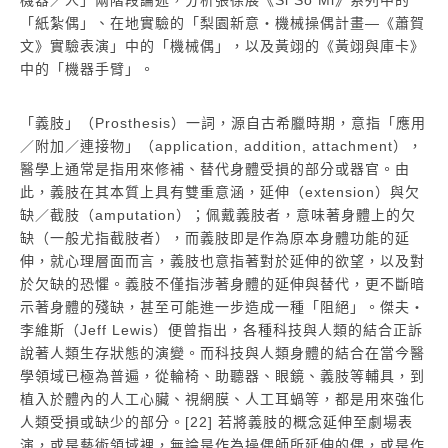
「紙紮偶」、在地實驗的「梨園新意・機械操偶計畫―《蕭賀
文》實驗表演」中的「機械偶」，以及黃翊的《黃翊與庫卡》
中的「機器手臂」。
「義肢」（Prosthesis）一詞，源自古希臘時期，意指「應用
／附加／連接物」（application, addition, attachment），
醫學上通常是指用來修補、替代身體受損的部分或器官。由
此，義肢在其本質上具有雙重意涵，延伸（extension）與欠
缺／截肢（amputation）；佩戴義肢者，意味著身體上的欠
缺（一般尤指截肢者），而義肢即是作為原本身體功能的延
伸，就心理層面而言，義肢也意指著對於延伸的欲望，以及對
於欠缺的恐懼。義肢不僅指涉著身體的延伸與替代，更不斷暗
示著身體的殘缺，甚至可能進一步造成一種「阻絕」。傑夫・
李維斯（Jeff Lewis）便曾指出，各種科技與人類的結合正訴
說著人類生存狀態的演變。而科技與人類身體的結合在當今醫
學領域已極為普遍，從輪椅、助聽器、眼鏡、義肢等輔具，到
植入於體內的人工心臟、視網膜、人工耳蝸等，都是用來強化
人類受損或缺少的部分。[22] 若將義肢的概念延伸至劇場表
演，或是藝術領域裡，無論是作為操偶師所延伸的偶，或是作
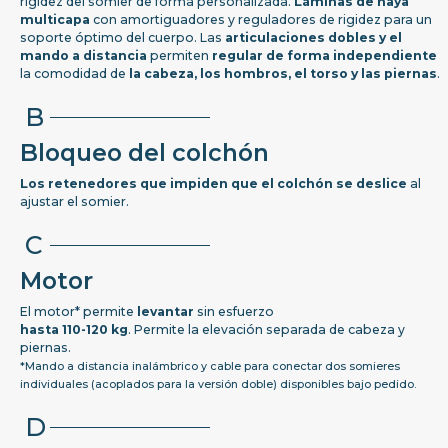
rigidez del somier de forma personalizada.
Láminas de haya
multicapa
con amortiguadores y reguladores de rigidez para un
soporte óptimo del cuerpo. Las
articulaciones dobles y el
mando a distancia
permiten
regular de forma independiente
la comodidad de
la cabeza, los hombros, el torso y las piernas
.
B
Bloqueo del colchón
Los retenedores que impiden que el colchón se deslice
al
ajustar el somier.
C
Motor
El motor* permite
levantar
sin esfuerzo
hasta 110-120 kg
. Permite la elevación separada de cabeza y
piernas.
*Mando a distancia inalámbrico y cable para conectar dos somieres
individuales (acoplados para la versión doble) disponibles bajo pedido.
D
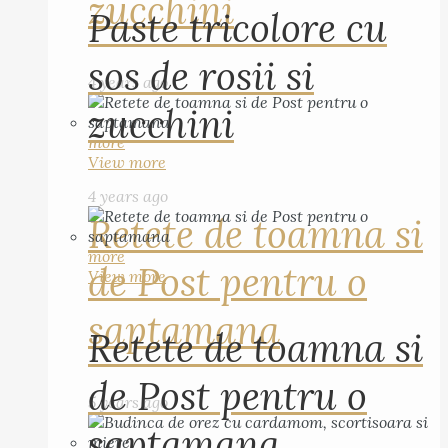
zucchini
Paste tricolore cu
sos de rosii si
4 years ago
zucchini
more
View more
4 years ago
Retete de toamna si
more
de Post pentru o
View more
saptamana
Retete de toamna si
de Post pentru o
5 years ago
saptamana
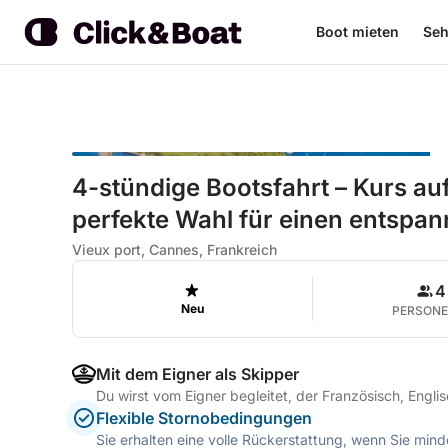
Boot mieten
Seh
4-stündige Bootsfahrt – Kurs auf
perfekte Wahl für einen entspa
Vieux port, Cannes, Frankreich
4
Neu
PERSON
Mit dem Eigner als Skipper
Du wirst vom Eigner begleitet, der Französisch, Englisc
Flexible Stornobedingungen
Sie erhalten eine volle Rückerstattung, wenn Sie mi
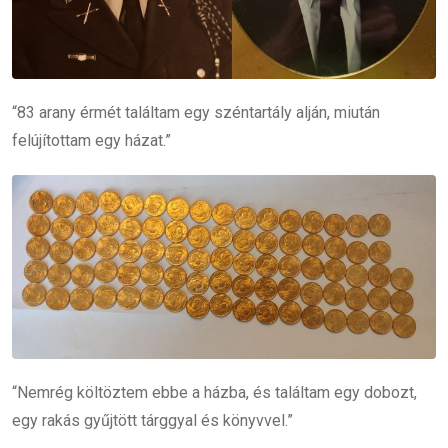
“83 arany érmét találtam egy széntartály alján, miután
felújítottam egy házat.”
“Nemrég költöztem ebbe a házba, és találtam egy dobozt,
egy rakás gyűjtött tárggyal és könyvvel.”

ASSIGNMENT: Format the text lines of the data above as one numbered list, omitting any blank lines. Leave the pictures out of the answer.

RESPONSE TO THE EXERCISE:
1. 「紙紮偶」、在地實驗的「梨園新意・機械操偶計畫―《蕭賀
2. 文》實驗表演」中的「機械偶」，以及黃翊的《黃翊與庫卡》
3. 中的「機器手臂」。
4. 「義肢」（Prosthesis）一詞，源自古希臘時期，意指「應用
5. ／附加／連接物」（application, addition, attachment），
6. 醫學上通常是指用來修補、替代身體受損的部分或器官。由
7. 此，義肢在其本質上具有雙重意涵，延伸（extension）與欠
8. 缺／截肢（amputation）；佩戴義肢者，意味著身體上的欠
9. 缺（一般尤指截肢者），而義肢即是作為原本身體功能的延
10. 伸，就心理層面而言，義肢也意指著對於延伸的欲望，以及對
11. 於欠缺的恐懼。義肢不僅指涉著身體的延伸與替代，更不斷暗
12. 示著身體的殘缺，甚至可能進一步造成一種「阻絕」。傑夫・
13. 李維斯（Jeff Lewis）便曾指出，各種科技與人類的結合正訴
14. 說著人類生存狀態的演變。而科技與人類身體的結合在當今醫
15. 學領域已極為普遍，從輪椅、助聽器、眼鏡、義肢等輔具，到
16. 植入於體內的人工心臟、視網膜、人工耳蝸等，都是用來強化
17. 人類受損或缺少的部分。[22] 若將義肢的概念延伸至劇場表
18. 演，或是藝術領域裡，無論是作為操偶師所延伸的偶，或是作
19. rigidez del somier de forma personalizada.
20. Láminas de haya
21. multicapa
22. con amortiguadores y reguladores de rigidez para un
23. soporte óptimo del cuerpo. Las
24. articulaciones dobles y el
25. mando a distancia
26. permiten
27. regular de forma independiente
28. la comodidad de
29. la cabeza, los hombros, el torso y las piernas
30. .
31. B
32. Bloqueo del colchón
33. Los retenedores que impiden que el colchón se deslice
34. al
35. ajustar el somier.
36. C
37. Motor
38. El motor* permite
39. levantar
40. sin esfuerzo
41. hasta 110-120 kg
42. . Permite la elevación separada de cabeza y
43. piernas.
44. *Mando a distancia inalámbrico y cable para conectar dos somieres
45. individuales (acoplados para la versión doble) disponibles bajo pedido.
46. D
47. zucchini
48. Paste tricolore cu
49. sos de rosii si
50. 4 years ago
51. zucchini
52. more
53. View more
54. 4 years ago
55. Retete de toamna si
56. more
57. de Post pentru o
58. View more
59. saptamana
60. Retete de toamna si
61. de Post pentru o
62. 5 years ago
63. saptamana
64. Boot mieten
65. Seh
66. 4-stündige Bootsfahrt – Kurs auf
67. perfekte Wahl für einen entspa
68. Vieux port, Cannes, Frankreich
69. 4
70. Neu
71. PERSON
72. Mit dem Eigner als Skipper
73. Du wirst vom Eigner begleitet, der Französisch, Englisc
74. Flexible Stornobedingungen
75. Sie erhalten eine volle Rückerstattung, wenn Sie mi
76. “83 arany érmét találtam egy széntartály alján, miután
77. felújítottam egy házat.”
78. “Nemrég költöztem ebbe a házba, és találtam egy dobozt,
79. egy rakás gyűjtött tárggyal és könyvvel.”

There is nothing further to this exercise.